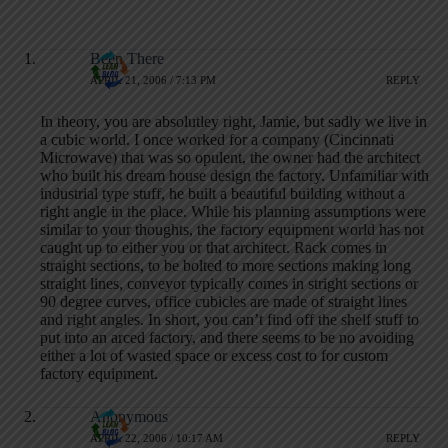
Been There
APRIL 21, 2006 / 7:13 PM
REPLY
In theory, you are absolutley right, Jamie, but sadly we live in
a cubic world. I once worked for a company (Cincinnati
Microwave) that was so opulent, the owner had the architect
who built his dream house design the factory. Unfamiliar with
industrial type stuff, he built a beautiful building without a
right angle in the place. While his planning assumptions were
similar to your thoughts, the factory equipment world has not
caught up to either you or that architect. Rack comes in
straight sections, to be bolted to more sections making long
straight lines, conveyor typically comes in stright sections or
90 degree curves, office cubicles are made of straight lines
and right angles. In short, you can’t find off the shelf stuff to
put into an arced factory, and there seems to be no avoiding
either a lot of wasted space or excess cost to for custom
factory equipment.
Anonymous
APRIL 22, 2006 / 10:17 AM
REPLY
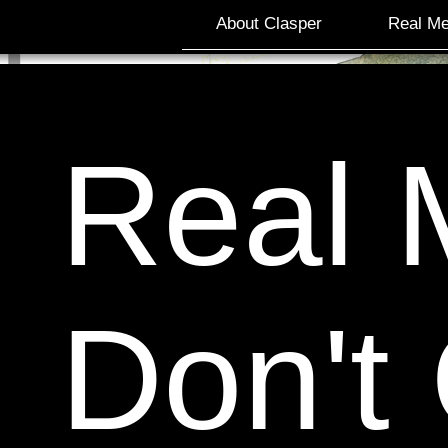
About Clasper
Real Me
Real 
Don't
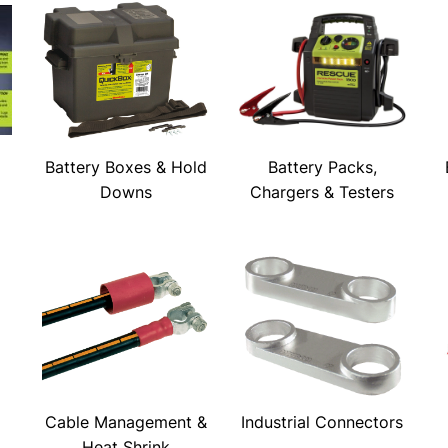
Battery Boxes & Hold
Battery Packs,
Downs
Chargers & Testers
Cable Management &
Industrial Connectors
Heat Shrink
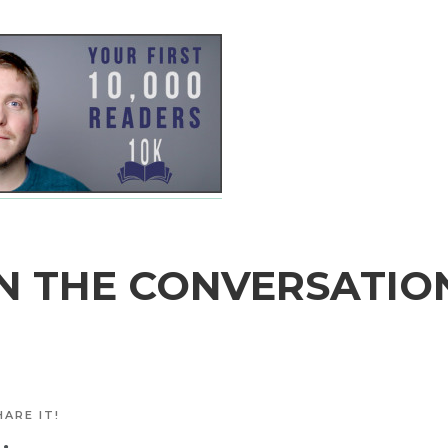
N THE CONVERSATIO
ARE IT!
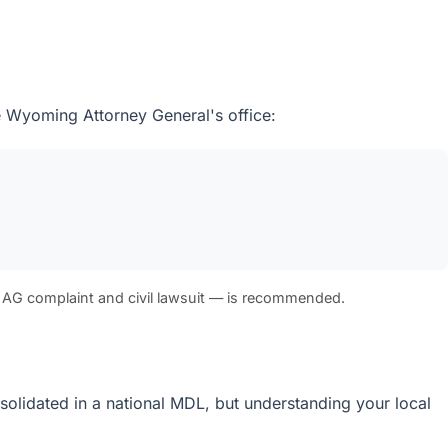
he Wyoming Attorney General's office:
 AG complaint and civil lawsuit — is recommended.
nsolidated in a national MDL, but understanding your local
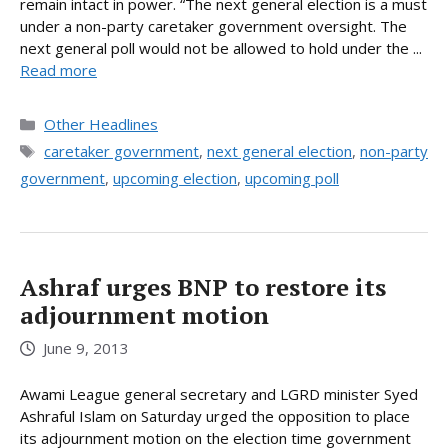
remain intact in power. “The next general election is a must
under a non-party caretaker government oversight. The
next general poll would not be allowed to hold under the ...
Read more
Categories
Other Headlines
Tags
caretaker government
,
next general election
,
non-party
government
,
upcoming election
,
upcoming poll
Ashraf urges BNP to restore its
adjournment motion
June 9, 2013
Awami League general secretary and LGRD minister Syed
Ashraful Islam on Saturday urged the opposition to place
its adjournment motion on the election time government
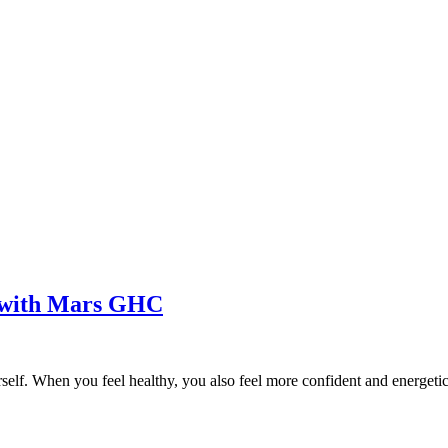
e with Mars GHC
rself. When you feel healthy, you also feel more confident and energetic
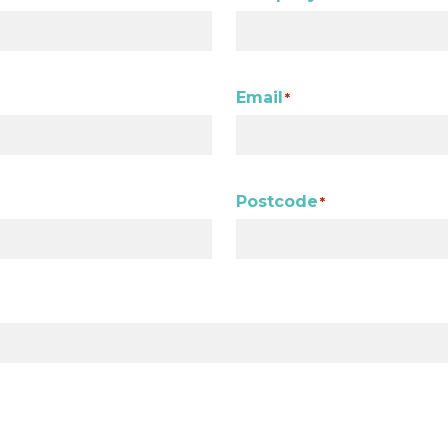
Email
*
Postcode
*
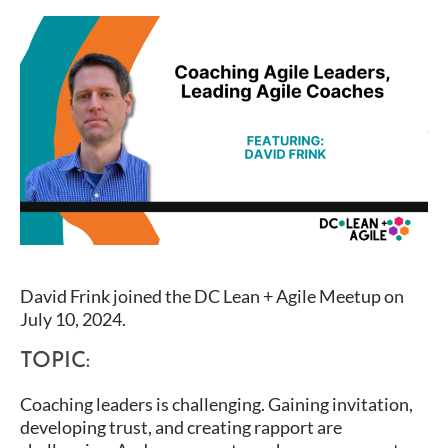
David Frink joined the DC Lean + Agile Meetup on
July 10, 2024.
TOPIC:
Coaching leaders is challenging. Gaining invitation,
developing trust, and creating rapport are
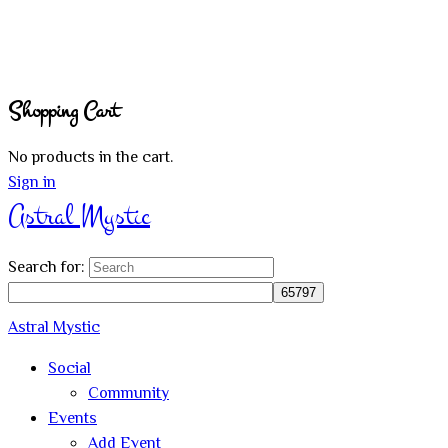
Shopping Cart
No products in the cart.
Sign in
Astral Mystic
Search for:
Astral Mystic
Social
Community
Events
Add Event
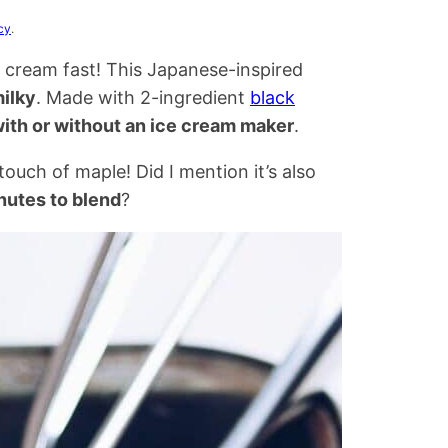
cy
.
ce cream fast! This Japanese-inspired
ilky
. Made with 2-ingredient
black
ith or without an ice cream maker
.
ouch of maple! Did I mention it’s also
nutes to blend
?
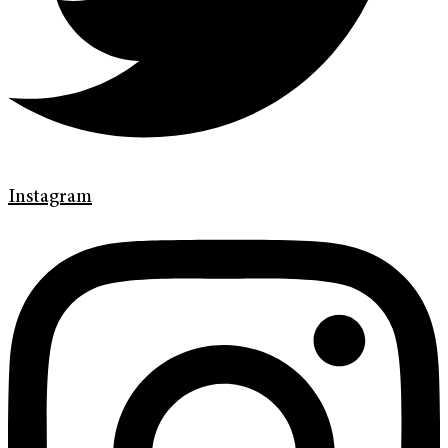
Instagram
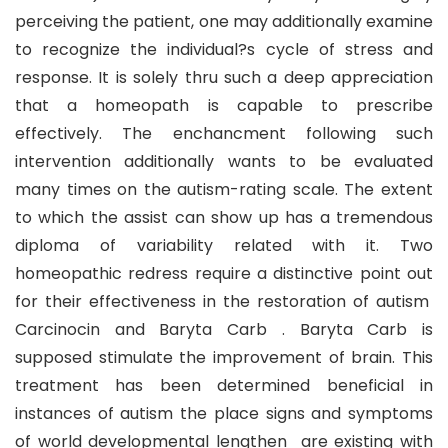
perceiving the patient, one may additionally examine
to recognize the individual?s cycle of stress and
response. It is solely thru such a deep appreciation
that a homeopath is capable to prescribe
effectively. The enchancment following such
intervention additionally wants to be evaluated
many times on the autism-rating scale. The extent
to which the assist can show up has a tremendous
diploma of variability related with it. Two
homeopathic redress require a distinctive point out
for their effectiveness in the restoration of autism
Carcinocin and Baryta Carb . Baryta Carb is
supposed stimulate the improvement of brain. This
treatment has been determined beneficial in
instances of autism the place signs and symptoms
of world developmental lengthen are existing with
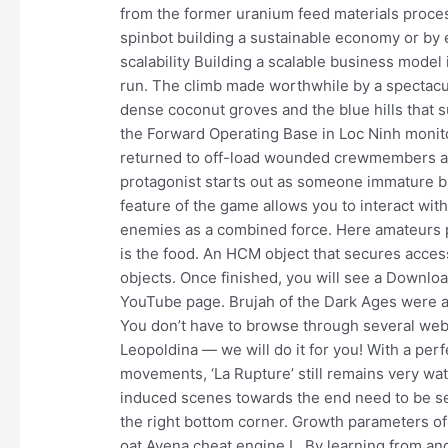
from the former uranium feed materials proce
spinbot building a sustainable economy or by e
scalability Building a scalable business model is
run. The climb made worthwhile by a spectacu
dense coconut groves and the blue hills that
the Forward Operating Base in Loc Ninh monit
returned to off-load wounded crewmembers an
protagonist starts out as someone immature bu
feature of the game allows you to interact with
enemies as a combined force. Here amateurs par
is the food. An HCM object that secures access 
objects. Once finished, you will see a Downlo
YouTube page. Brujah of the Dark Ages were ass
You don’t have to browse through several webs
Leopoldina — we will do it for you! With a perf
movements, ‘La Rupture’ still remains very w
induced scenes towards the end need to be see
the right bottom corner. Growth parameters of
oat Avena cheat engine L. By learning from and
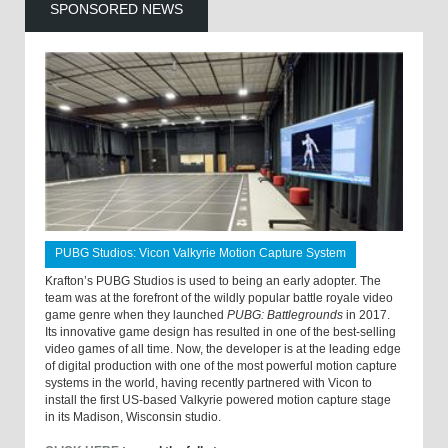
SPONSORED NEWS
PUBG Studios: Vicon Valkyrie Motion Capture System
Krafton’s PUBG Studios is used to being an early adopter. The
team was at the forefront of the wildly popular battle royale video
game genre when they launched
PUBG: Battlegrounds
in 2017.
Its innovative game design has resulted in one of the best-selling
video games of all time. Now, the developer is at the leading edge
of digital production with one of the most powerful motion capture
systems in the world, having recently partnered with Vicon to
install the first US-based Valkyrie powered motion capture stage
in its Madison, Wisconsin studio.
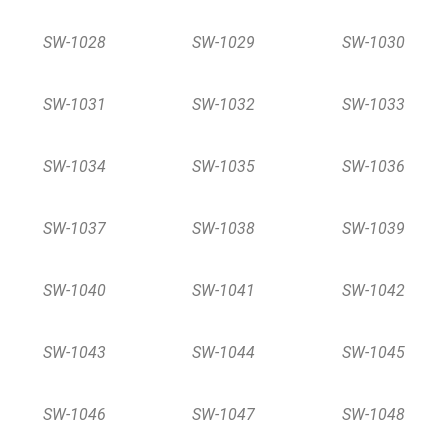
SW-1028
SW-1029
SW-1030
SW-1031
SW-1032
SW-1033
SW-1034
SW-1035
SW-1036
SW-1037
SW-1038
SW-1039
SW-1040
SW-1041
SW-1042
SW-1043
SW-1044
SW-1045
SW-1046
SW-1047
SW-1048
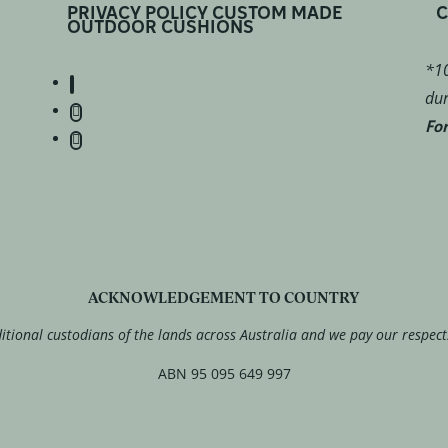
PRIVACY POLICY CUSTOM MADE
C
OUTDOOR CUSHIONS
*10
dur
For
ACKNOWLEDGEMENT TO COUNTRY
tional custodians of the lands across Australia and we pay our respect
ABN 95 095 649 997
+ + + + +
» What is needed
Begin with the first line of the records and repeat every line up to the one with "and right angles.", counting that line too. Pictures are not part of the copy.

» Completed task
Been There
APRIL 21, 2006 / 7:13 PM
REPLY
In theory, you are absolutley right, Jamie, but sadly we live in
a cubic world. I once worked for a company (Cincinnati
Microwave) that was so opulent, the owner had the architect
who built his dream house design the factory. Unfamiliar with
industrial type stuff, he built a beautiful building without a
right angle in the place. While his planning assumptions were
similar to your thoughts, the factory equipment world has not
caught up to either you or that architect. Rack comes in
straight sections, to be bolted to more sections making long
straight lines, conveyor typically comes in stright sections or
90 degree curves, office cubicles are made of straight lines
and right angles. In short, you can’t find off the shelf stuff to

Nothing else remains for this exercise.